By: Haley Bosselman By: Haley Bosselman | February 22, 2024 | People, Television,
Elizabeth Yu can’t wait for Avatar: The Last Airbender fans to see the new live-action adaptation of the series. She points out audiences will learn what goes down at the Fire Nation while its prince, Zuko, is away and working to capture the Avatar.
And offering more than just a better understanding of the crown prince’s home turf, audiences get to better see all that is his sister, Princess Azula.
“[In] the original cartoon, she kind of is this two-dimensional character where you love to hate her,” explains Yu about Azula, whom she plays in the new Netflix series, out Feb. 22. “What I appreciate about [our show] the most is that she’s a woman in power and we’re dispelling that quote-unquote ‘craziness’ that everybody describes her as.”
In both the beloved Nickelodeon animated series, which ran from 2005 to 2008, and the Netflix show, Avatar: The Last Airbender follows Aang, a 12-year-old Airbender and the long-lost Avatar who must master the four elements—earth, water, fire and air—and save the world from the Fire Nation.
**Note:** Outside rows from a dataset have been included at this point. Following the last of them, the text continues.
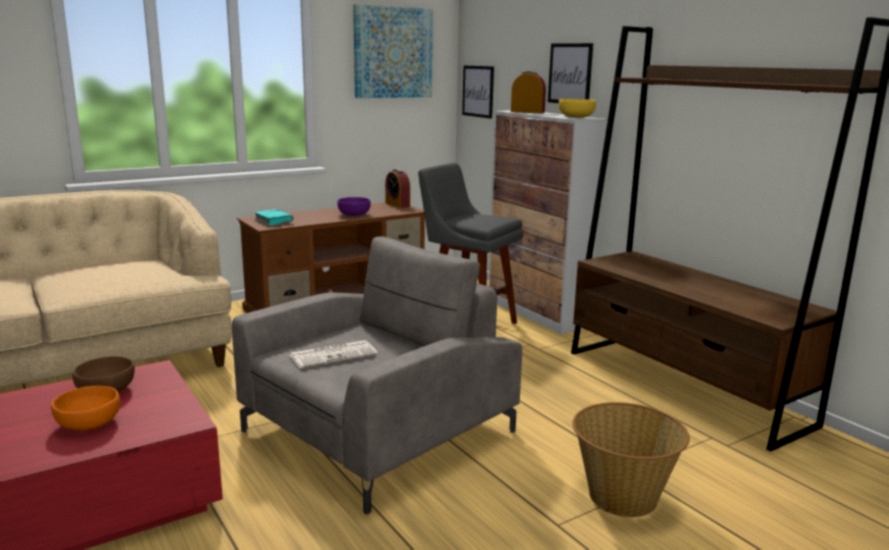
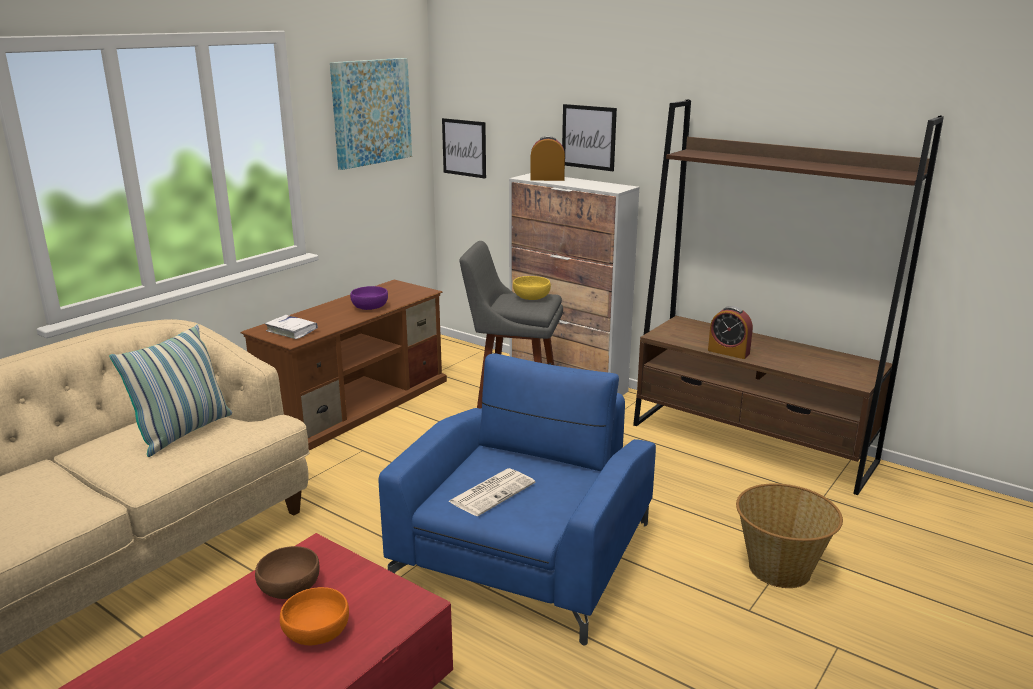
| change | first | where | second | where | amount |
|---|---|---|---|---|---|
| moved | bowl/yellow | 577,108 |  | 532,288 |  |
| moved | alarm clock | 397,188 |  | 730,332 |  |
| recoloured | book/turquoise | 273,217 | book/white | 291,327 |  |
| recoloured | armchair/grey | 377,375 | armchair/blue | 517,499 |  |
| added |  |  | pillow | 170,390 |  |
With his newfound water tribe friends Sokka and Katara by his side, Aang must also stay out of the clutches of Fire Nation Prince Zuko, who has been tasked by his father, Fire Lord Ozai, to capture the Avatar to restore his honor.
“I am a huge fan of the [animated] show and I have a lot of friends of mine who are huge fans of the show, and I know what they love about it and what I loved about it,” Yu reflects about the original series. “I think that those fan moments that we all love to see—the action-packed moments, the heartwarming moments, delving more into characters storylines—is really where our show shines.”
Netflix’s Avatar showcases Azula and her hard-earned fight to become a master of fire bending; acquire power in the Fire Nation and earn the respect of her father, the reigning fire lord. As the fire princess, Yu’s show preparation included a hefty amount of training for stunts, choreography and fight scenes. It was an entirely different experience from her performance in the critic-favorite Todd Haynes film May December, which hit Netflix at the end of 2023.
Just one of her handful of acting credits so far, Yu portrays Mary Atherton-Yoo, the teenage daughter of Julianne Moore’s Gracie and Charles Melton’s Joe. In the Netflix film, tensions rise and the Atherton-Yoo family unfurls when actress Elizabeth Berry (Natalie Portman) embeds in their lives while researching for an upcoming role in a movie.
“I loved getting to play this normal teenage girl and getting to work with these insane artists,” Yu reflects about May December. “I think that there's a lot of work and a lot of beauty in getting to play a simple, very realistic, very human and grounded role.
Considering Azula, she adds, “There's something so fun and equally as beautiful and complicated as playing this very loud and caricature-like evil character… I learned so many different things from both of those projects. I'm so grateful to have been a part of them. Being on those two projects was like a crash course in being an actor because they're just two completely different sets, two completely different missions.”
Well-versed in working alongside acting powerhouses, Yu is also among a star-studded cast on Avatar. Her Fire Nation compatriots include Ken Leung as Commander Zhao, Paul Sun-Hyung Lee as Uncle Iroh and Daniel Dae Kim as her on-screen father. “He's such a pro and leader on set,” Yu says of Kim. “You look at him and you're like, ‘You live and breathe this industry. You get this stuff like the back of your hand,’ and it's so inspiring to be surrounded by someone like that.”
Filming for Avatar took place in Vancouver and kicked off in November 2021. Yu joined the shoot later in February 2022, which lasted until that June and involved a high-intensity training schedule.
For the most part, if she wasn’t on set, she was training. Her day-to-day schedule varied according to what type of scenes she had coming up in the shoot. Sometimes Yu just focused on strength training; other days it was memorizing choreography. “It was a lot of fun. That's something I've never done before. I'm not a person who moves a lot,” Yu laughs.
In action and spirit, she differs from Azula, making her Avatar experience all the more rewarding as both an artist and a young 20-something. Yu found it “insanely cathartic” to escape her usual apologetic and non-confrontational tendencies. Metamophosizing from a budding actress to a whipsmart, superbly confident fire princess who is a near untouchable master of her craft can do that to a person.
“[I try] to say please and thank you as many times I can in a day, so getting to play [Azula] and wear this armor and be in a throne room of a palace I live in, it was a lot of fun to get to step outside what I allow myself to do on a daily basis.”
Avatar: The Last Airbender is now streaming on Netflix.